このバンド、日本では「ミクスチャー・ロック」なんて言われていました。今はそんな言い方しないらしいですけど、この言い方には思い入れがあります。今までのロックに、ポップやラップ、レゲエなど様々なジャンルの異なる要素を入れた音楽。そんな新しいジャンル、その頃にはデザインにまで「ミクスチャー」という表現が使われていたような気がします。

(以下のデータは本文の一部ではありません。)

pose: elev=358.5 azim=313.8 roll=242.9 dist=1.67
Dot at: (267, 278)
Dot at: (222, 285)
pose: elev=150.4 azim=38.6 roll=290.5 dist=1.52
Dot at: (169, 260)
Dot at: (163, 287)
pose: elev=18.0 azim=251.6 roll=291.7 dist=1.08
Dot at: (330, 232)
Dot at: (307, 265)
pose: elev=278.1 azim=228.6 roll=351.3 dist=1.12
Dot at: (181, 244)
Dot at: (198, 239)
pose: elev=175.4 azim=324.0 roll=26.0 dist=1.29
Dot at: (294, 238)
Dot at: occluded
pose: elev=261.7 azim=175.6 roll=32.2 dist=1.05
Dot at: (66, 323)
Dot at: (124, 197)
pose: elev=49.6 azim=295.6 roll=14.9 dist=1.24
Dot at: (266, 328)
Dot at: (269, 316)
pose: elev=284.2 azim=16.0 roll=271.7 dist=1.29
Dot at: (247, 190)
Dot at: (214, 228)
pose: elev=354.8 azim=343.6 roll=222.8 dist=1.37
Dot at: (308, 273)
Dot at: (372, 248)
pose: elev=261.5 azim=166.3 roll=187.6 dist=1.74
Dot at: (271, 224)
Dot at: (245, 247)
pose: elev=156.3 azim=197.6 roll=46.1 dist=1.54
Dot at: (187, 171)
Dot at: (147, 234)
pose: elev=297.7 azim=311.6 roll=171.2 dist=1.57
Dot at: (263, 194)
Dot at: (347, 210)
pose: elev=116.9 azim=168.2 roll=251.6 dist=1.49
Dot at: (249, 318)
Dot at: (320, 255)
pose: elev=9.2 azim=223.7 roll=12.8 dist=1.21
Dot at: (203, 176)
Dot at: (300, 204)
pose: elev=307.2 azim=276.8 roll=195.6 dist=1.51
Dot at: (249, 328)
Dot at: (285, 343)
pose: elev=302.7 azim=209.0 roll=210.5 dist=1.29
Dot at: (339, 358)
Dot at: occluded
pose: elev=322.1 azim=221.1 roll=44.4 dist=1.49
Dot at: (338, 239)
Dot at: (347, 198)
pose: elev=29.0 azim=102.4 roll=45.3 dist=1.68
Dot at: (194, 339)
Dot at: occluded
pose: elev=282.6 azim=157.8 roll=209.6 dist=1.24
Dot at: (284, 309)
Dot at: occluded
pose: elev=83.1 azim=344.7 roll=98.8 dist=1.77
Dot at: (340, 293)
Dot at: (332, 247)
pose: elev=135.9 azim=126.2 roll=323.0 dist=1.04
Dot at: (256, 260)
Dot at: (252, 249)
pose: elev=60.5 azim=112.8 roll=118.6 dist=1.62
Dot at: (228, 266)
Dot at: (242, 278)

この「ミクスチャー」って考え、ただの表現だけではなくてうちの映像制作の根底にも少なからず影響を与えていると感じています。

この世にオリジナルなんてない。あるのは部分の寄せ集め。

そんな精神だと私は解釈しています。聞きようによると冷めた考えのように見えますが、実はすこく誠実で正直な考え方。例えば映像を撮る、カメラを構えるにしても、その構図、色味はいつかどこかで誰かに影響を受けた「結果」なわけです。シナリオだって、「こんな話どこかで聞いたな?」そのイメージは小さい頃に聞いた昔話だったり。小説で目にした話の展開だったり。人として生きる限り、誰からも影響を受けないで表現することはできないんです。

自分自身ってなんでしょう?ゼロから自分は出来ていない。自分自身とは過去の影響そのもの。

だから「ミクスチャー・ロック」がパクリのロック、偽物のロックだと嫌われた時も、私はそうではありませんでした。オリジナルなんてない。自身をオリジナルと信じ、無から有が作れると信じた時点でそこに傲慢さが生まれます。

ドキュメント撮影って、「あるがままを撮影する」と言っているわけですが、それをただの「記録」だと言い、演出を伴って初めてクリエイティブが生まれると信じる考え方があります。でも、私はクリエイティブとはそこにすでにあるものを組み合わせる、または見方を変えることだと信じています。「感動を作り出す」という傲慢。感動はすでにそこにあります。それを見つけるだけ。